When I was a student in the J-School, I supervised and worked under and beside many students who were African-American, Asian, and from several European countries. My first Morning Edition editor, the late Lynise Weeks who died much too young, was a tremendous mentor to me. I benefited from listening to the experiences of my fellow students, and did what I could in my capacity as a TA in the radio newsroom to foster their skills so that when we both emerged onto the job market, we could be the best hires. Prejudice and racist stupidity was all around us. But if somebody had put a picture of a lynching up on the dorm room door of one of my friends or fellow students, I'd have sat down in the Quad, too. That's inexcusable! 

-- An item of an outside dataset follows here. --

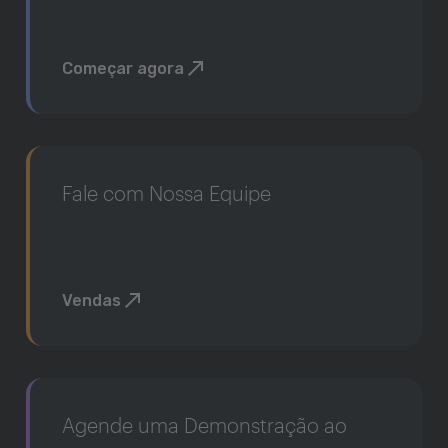
Começar agora
Fale com Nossa Equipe
Vendas
Agende uma Demonstração ao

When I was at one of my freshman orientation sessions, some parent, probably from a small rural area of Missouri, asked whatever administrator was addressing us if there would be a language interpreter in the room because of all these "furrin' TAs." My Economics 51 class had one of those "furrin' TAs." His name was Osman Hassan. He was from Sudan and was a devout Muslim. Osman was a very demanding teacher, and I was really ill for the last seven weeks of that Fall Semester. But Osman was willing to meet with me, and help me understand concepts of macro economics, even as the room was spinning in front of my eyes. He went to bat for me against the professor who was, frankly, a jerk who had harassed me in the middle of the final exam telling me that I "better get moving" on my test questions. Osman and I would talk. He was critical of "the way things are" in the United States. I would remind him that it wasn't right to say "Americans are 'x, y, z,' because some of us are more 'a, b, c.'" We were different races, different religions, different interests. But we were both members of the Missouri Tiger family, and we had respect for one another.

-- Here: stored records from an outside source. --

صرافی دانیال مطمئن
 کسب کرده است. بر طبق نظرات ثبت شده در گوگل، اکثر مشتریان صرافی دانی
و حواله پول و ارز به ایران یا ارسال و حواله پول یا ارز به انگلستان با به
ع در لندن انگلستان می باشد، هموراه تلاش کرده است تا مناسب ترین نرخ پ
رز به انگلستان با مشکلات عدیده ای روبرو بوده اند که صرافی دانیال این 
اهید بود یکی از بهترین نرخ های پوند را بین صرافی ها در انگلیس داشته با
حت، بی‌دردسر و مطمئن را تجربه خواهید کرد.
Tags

I had another professor in a Sociology class who was a native African, I don't recall now which country. The course was called "The Black Americans." We had an assignment to write a paper and I remember I wrote mine on the advancement of minorities in journalism, how we were seeing more TV anchors of color. But I noted in my findings that the upper levels of news management continued to be predominantly white and predominantly male. My conclusion was that in order to claim true diversity in broadcast news, there needed to be more advancement of minorities and women into roles of management and ownership of media outlets. I got an "A" and the professor wrote a note asking me to come see him. So I did. And I think the man's teeth just about fell out of his head. 
"YOU wrote this paper?" 
"Yes," I said smiling, and being stupidly naive. He flipped through it and saw his notes and affirmations. 
"It's a very good paper." 
I was curious about that comment. "Well, I guess it must be since you did give me an A." 

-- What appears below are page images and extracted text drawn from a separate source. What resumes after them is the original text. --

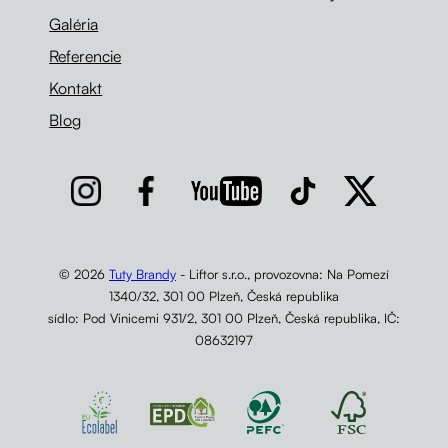
Galéria
Referencie
Kontakt
Blog
© 2026
Tuty Brandy
- Liftor s.r.o., provozovna: Na Pomezí
1340/32, 301 00 Plzeň, Česká republika
sídlo: Pod Vinicemi 931/2, 301 00 Plzeň, Česká republika, IČ:
08632197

Then I realized what was happening. He hadn't expected one of the ten or so white students in this lecture hall class would write this way about race. Perhaps he hadn't met many white students who gave a damn about "The Black Americans." Perhaps he had encountered too many stares, and too much animosity to think that "whitey" might actually "get it."   
My first apartment I lived in as a sophomore was on Conley Avenue down the street from Jesse Hall (I think it has, thankfully, been torn down!) There were four apartments. I was the only American and the only Christian. Everyone else was a Muslim from Malaysia. My apartment mates kept to themselves, especially the woman from across the hall who would dash back into her apartment if she saw me coming out. One day, I locked myself out of my apartment. I knocked on their door, and begged them to let me use their phone. The man invited me in, and (amazingly) the woman didn't hide. But after that moment, she stopped hiding from me, and began to say, "Hi" when we'd bump into each other in the foyer of the building. An embarrassing moment of me locking myself out, and asking for their help somehow broke the ice.
My point in telling these stories is to say that I had a rich, wonderful, educational experience at Mizzou. And my education was enhanced by having contact with people who didn't look or talk like me. Diversity of all kinds is what makes an education complete, and Mizzou gave me that. I would like that opportunity to exist, free of hatred of the "other," for all students attending the University. Yes, facing racism and all the other "isms" is difficult and painful. But I would like to think that our alumni will support efforts to make the campus a better place for all. That's what my check represents. A commitment to see my University through to a better future that values all of its students and faculty.